I kind of felt like I could have exploded like the Ursula, the evil witch on The Little Mermaid. I emphatically stated, “I’m not just a pastor’s wife!” When inside I was thinking 1000 other things such as “So you think *that’s* my identity and great role in life, to support my husband and not to have my own calling in addition?”, “I practice playing the organ and make sure his shirts are pressed and clean, duh”, “I make sure that all the women in the church are cared for because as a woman I’m only able to minister to other women or children.” SERIOUSLY, haven’t we come further than this?! Would anyone think to ask my husband what his days are like as the church’s community coordinator’s husband?

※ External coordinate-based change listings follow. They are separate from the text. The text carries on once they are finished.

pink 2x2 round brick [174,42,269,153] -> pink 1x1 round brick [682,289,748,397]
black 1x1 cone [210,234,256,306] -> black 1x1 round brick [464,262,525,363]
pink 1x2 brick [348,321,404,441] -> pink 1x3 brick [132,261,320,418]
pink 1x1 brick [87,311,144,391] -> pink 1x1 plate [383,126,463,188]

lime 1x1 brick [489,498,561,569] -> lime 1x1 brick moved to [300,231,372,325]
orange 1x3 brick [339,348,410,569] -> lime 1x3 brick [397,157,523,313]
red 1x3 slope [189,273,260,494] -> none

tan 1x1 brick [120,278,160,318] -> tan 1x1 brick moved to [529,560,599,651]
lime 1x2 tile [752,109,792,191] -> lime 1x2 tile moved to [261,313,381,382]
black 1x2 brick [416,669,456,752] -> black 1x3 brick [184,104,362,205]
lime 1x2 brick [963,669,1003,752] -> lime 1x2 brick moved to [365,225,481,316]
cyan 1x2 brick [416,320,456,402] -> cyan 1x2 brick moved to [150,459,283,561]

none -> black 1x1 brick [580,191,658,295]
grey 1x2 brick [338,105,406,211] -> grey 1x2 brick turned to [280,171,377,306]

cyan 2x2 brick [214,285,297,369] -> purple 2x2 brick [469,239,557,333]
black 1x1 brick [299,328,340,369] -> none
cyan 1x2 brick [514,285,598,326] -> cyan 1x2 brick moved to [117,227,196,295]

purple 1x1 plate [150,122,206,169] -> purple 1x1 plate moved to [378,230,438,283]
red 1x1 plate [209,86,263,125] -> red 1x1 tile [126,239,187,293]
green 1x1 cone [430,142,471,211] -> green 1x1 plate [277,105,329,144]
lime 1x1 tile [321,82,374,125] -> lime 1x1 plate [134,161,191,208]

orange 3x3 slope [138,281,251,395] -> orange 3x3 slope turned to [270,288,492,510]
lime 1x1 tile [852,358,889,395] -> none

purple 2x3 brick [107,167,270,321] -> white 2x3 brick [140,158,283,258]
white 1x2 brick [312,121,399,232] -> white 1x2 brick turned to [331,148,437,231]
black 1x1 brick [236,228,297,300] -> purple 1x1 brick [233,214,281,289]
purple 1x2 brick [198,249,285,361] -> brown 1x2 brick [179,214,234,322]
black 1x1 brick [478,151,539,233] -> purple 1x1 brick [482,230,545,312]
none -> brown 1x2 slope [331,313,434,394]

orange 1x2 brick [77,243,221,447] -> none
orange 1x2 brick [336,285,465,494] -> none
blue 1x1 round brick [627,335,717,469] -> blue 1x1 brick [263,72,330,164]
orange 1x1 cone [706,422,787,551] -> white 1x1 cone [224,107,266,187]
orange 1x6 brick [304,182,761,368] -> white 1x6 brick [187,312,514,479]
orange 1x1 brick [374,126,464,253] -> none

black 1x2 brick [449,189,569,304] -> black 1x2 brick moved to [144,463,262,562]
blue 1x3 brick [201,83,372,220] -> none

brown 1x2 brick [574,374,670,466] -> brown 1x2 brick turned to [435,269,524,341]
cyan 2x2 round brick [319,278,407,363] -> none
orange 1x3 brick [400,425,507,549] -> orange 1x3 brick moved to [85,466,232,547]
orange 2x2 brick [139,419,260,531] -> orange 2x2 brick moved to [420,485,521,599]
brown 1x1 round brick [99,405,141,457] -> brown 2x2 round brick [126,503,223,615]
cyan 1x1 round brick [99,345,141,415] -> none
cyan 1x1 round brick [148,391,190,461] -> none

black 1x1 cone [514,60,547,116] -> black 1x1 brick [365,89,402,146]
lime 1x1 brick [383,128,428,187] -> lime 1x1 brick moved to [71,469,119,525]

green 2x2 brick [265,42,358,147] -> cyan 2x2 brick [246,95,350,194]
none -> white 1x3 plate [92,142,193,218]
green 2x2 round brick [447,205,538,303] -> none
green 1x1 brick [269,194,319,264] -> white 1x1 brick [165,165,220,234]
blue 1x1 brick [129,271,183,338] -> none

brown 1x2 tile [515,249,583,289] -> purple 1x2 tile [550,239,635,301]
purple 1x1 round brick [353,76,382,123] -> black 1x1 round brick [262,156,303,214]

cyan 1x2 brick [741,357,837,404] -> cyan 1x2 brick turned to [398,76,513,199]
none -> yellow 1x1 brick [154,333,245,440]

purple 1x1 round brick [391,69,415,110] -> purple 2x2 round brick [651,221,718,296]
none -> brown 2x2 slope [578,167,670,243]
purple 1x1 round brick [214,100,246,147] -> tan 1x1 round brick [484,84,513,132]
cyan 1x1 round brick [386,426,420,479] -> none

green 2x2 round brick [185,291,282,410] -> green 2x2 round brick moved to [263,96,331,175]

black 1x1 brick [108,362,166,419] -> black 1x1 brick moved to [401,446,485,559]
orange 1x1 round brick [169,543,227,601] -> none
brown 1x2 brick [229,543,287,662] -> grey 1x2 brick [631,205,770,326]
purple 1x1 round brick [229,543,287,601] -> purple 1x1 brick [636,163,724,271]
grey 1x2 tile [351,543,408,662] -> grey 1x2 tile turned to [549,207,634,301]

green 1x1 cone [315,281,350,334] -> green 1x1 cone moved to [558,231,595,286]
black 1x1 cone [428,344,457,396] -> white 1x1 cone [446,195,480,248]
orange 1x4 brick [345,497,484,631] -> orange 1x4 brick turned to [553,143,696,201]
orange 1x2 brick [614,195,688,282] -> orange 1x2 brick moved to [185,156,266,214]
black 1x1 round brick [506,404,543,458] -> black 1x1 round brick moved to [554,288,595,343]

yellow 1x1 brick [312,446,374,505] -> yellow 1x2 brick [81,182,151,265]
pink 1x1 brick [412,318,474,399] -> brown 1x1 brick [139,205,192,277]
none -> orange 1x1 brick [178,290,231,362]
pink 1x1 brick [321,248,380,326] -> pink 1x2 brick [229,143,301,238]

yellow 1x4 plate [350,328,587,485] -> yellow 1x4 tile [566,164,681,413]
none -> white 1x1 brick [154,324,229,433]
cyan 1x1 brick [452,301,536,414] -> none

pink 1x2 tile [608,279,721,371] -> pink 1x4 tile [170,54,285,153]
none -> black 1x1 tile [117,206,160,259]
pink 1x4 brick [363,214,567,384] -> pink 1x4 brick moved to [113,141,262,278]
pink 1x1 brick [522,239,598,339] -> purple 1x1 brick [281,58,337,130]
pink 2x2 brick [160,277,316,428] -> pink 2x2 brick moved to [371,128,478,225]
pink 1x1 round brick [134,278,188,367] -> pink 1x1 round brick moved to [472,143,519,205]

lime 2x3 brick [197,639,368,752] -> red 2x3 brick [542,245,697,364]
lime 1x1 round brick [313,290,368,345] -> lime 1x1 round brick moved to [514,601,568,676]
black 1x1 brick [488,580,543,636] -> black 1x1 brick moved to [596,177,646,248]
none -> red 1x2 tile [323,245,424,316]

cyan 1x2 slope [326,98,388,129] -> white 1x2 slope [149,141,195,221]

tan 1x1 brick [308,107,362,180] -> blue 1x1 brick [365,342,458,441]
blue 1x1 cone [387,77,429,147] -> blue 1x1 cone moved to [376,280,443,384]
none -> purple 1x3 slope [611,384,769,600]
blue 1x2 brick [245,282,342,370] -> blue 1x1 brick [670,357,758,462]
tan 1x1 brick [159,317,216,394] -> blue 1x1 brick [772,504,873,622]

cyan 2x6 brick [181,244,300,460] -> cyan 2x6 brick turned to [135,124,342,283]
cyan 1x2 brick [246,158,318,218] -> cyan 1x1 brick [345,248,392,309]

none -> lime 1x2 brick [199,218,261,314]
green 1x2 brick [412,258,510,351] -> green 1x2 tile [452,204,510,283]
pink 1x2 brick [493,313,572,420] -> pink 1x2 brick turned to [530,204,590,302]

I am very proud of my husband, proud that he’s pastoring this group of people- but do not define me by who he is. I am my own person, I have been working in ministry for five years before we were married and I’d still be doing so if we weren’t married. Prior to marriage, when we started The Bridge together, would anyone have thought to ask, “what are your days like as the girlfriend of the pastor?” I care for my husband the same as any other wife would, and I don’t do it differently because he’s a pastor- I’d love and encourage him and serve him just the same if he were a mechanic or had a newspaper delivery round. Sure, life is different because of the work we’re involved in, but just because I’m a woman do not assume that I play a certain role, much like the First Lady in a man’s Presidency.
To be honest, this question belittles me. I am not primarily a woman and certainly not primarily the wife of a pastor. I am primarily a human created in God’s image and his servant. Equal with my husband in EVERY way, including my calling. So if you’d like to know what an average day looks like for me, ask but don’t taint it with sexist assumptions or gender roles.
I could go on to rant about a lot of things people assume right now, but I’ll keep it at that for now lest I become a sourpuss.